## EXERCISE
In the passage about the series ending, take the part starting at "Last week an" and ending at "some good somewhere.", and write it out with "helmet" changed to "hard hat".

## EXERCISE TEXT
Kit Harrington gives his best performance of the series, and that alone is worthy of appreciation. There are other reasons I’m completely satisfied with the ending, but first I want to share the minor issues I have with it, which really amount to nothing more than a couple comedic observations.
Last week an entire building collapsed on Jamie and Cersei Lannister, killing them both. This week Tyrion is able to move a few stones and find them easily. From the looks of how they were found, if they’d just covered their heads they probably both would have survived. If you take nothing else away from this, know the importance of protecting your heads when rocks are falling on you. (It’s also not a bad idea to wear a helmet when riding a motorcycle or bicycle.)
My other amusing observation is how quickly some of the buildings have been restored. Maybe the Lord of Light helped with that. He’s been absent since the Night King was defeated, but surely he’s lurking about doing some good somewhere.

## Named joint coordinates
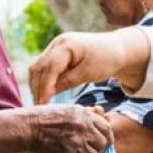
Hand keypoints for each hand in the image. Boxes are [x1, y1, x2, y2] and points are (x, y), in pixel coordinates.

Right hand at [25, 105, 111, 152]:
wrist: (28, 128)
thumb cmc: (44, 117)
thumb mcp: (68, 109)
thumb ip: (85, 112)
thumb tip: (100, 112)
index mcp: (85, 116)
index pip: (107, 128)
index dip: (108, 137)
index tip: (104, 142)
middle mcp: (84, 129)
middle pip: (103, 144)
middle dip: (98, 149)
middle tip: (91, 152)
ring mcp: (77, 144)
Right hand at [30, 30, 146, 103]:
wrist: (115, 49)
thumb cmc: (106, 60)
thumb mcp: (89, 73)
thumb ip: (68, 81)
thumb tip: (48, 93)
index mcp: (66, 45)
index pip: (49, 68)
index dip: (44, 87)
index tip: (42, 105)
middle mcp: (57, 44)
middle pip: (38, 67)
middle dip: (36, 88)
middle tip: (38, 109)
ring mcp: (55, 47)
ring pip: (37, 67)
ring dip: (36, 85)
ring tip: (40, 104)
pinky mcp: (56, 54)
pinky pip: (44, 68)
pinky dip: (42, 81)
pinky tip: (44, 95)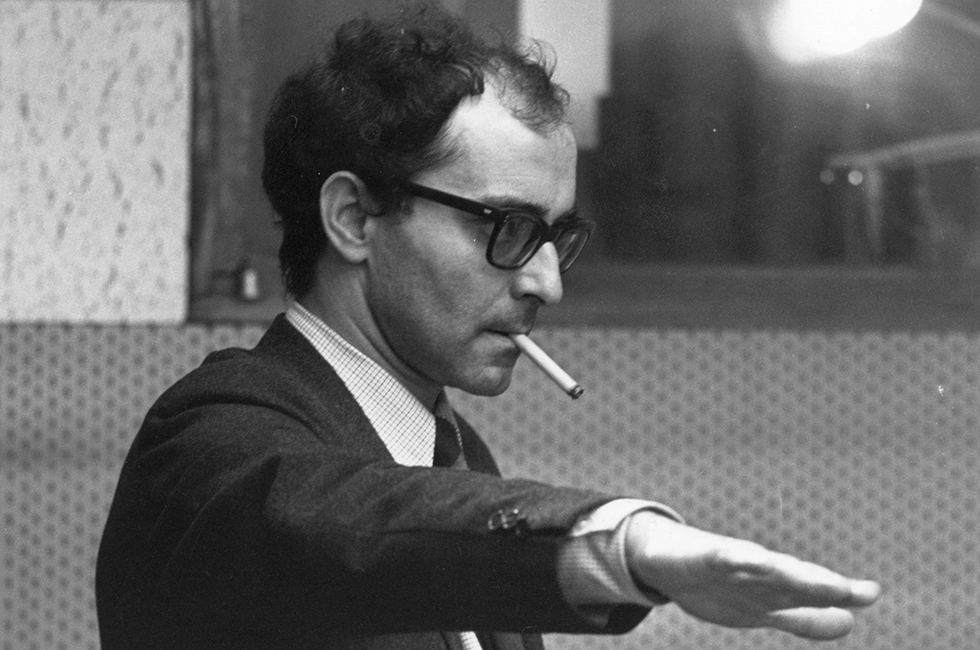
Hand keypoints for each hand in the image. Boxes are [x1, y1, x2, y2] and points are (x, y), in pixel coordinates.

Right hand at [625, 512, 880, 639]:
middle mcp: (759, 572)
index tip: (870, 592)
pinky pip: (720, 556)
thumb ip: (806, 617)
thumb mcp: (766, 608)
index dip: (840, 593)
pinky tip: (750, 557)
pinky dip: (735, 557)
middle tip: (850, 591)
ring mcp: (731, 563)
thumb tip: (849, 623)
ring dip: (788, 573)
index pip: (812, 592)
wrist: (664, 561)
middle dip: (820, 585)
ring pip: (762, 568)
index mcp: (776, 588)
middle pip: (793, 579)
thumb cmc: (719, 583)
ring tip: (816, 579)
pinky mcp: (703, 556)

## TASK SOLUTION
Last week an entire building collapsed on Jamie and Cersei Lannister, killing them both. This week Tyrion is able to move a few stones and find them easily. From the looks of how they were found, if they’d just covered their heads they probably both would have survived. If you take nothing else away from this, know the importance of protecting your heads when rocks are falling on you. (It’s also not a bad idea to wear a hard hat when riding a motorcycle or bicycle.)
My other amusing observation is how quickly some of the buildings have been restored. Maybe the Lord of Light helped with that. He’s been absent since the Night King was defeated, but surely he’s lurking about doing some good somewhere.